The Answer is Blowin’ in the Wind

| May 26, 2010 | 0 Comments

I have always been amazed of the extent to which animals (especially coyotes) can hear; so much so that I wrote an article for Predator Xtreme covering the topic. However, it only scratched the surface. What has amazed me even more than their hearing range is how well they can hear even in windy conditions.

I have long suspected that coyote ears can filter wind and pick out sounds even sounds at rather low sound pressure levels (SPL). This is not obvious and straightforward at first thought because coyote ears are more sensitive to noise. Certainly the wind on their ears would be even louder to them than us. Somehow this doesn’t affect them. Why? Is it their ability to control their ears and direction them to maximize the signal? Perhaps. Is it related to their ear shape and construction? Very likely. However, today I would like to offer another suggestion, one that’s related to the aforementioned conjectures.

Wind hitting your ear makes noise. This noise has a frequency spectrum associated with it. If one were to compare the audible range of a predator with the frequency spectrum of the wind, it could shed a little light on why predators can discern sounds even in heavy winds.
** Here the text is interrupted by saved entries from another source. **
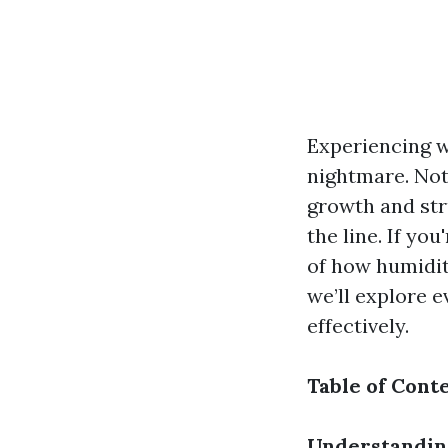
Experiencing 
nightmare. Not 
growth and str
the line. If yo
of how humidit
we’ll explore 
effectively.
Table of Cont
Understandin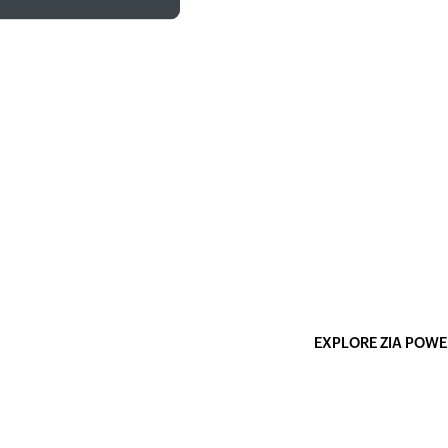
AI-powered sett
instantly
Note: All seven features
infrastructure, which 
stays within Zoho's ecos
models.
EXPLORE ZIA POWE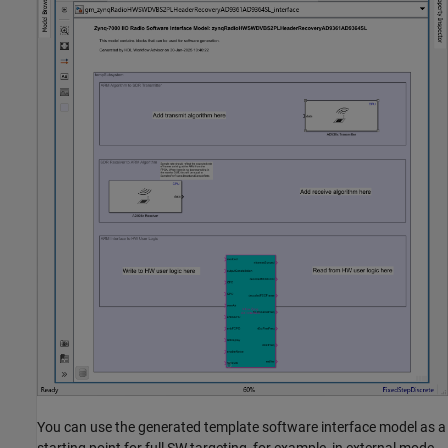
You can use the generated template software interface model as a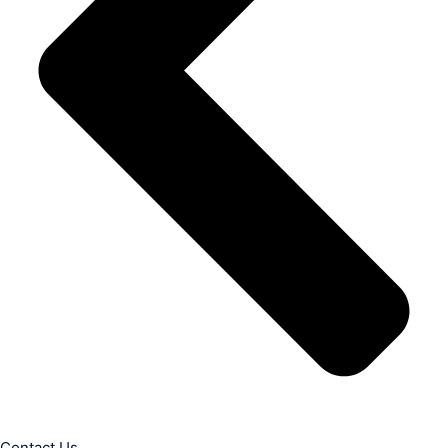
Contact Us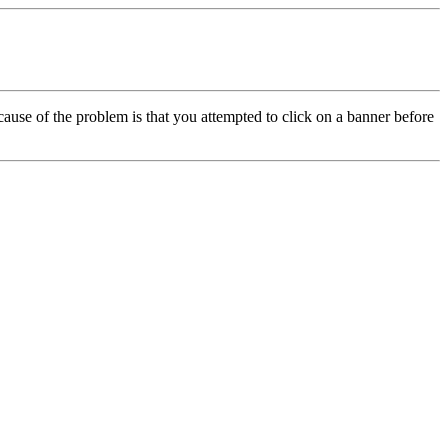
cause of the problem is that you attempted to click on a banner before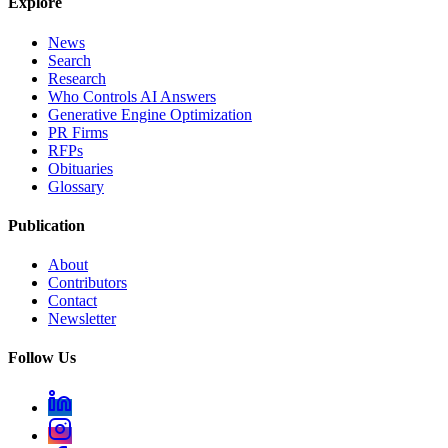
Explore
News
Search
Research
Who Controls AI Answers
Generative Engine Optimization
PR Firms
RFPs
Obituaries
Glossary
Publication
About
Contributors
Contact
Newsletter
Follow Us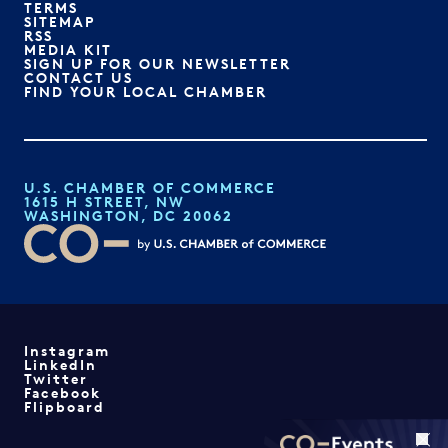
TERMS
SITEMAP
RSS
MEDIA KIT
SIGN UP FOR OUR NEWSLETTER
CONTACT US
FIND YOUR LOCAL CHAMBER
U.S. CHAMBER OF COMMERCE
1615 H STREET, NW
WASHINGTON, DC 20062
Instagram
LinkedIn
Twitter
Facebook
Flipboard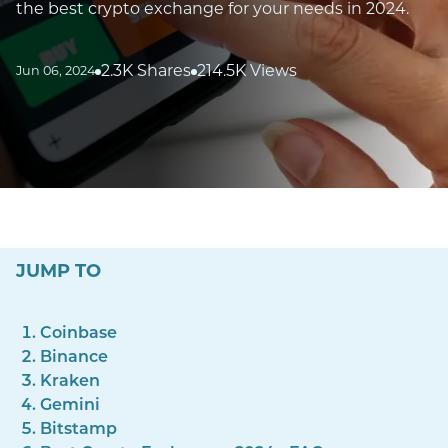
the best crypto exchange for your needs in 2024.
2.3K Shares
214.5K Views
Jun 06, 2024
JUMP TO
Coinbase
Binance
Kraken
Gemini
Bitstamp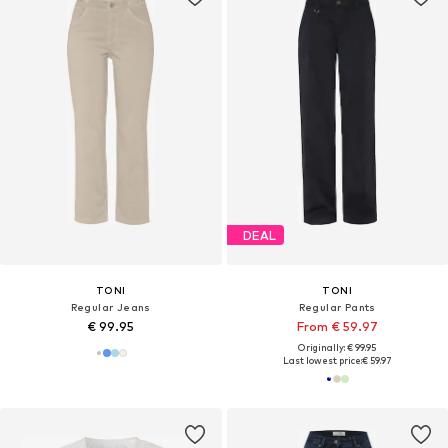
DEAL
TONI
TONI
Regular Jeans
Regular Pants
€ 99.95
From € 59.97
Originally: € 99.95
Last lowest price:
€ 59.97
According to research (see the June ’09 issue of PX magazine for the reference), a coyote has a maximum hearing range of 67-44,000Hz, with a sweet spot of 100-30,000Hz, and a max sensitivity at 8,000Hz. (For comparison, a fox has a range of 50-28,000Hz, with a sweet spot of 100-6,000Hz, and a max sensitivity of 1,000Hz.) The average human covers 30-17,600Hz with a max sensitivity of 4,000Hz. The sound frequency of wind exhibits higher SPL in the lower frequencies (15-100Hz) and drops roughly 10dB every 450Hz (rough approximation over the 200-2,000Hz range). Because the coyote’s ear cannot pick up frequencies below 67Hz, it can effectively filter roughly 80% of the wind’s maximum SPL range. On the other hand, human ears comparatively only filter roughly 30%. These percentages are not hard values; they were merely estimates of areas under SPL curves. However the idea is qualitatively sound, and this effect may partially explain our difficulty of hearing sounds from e-callers during windy conditions and why coyotes don’t seem to have that problem.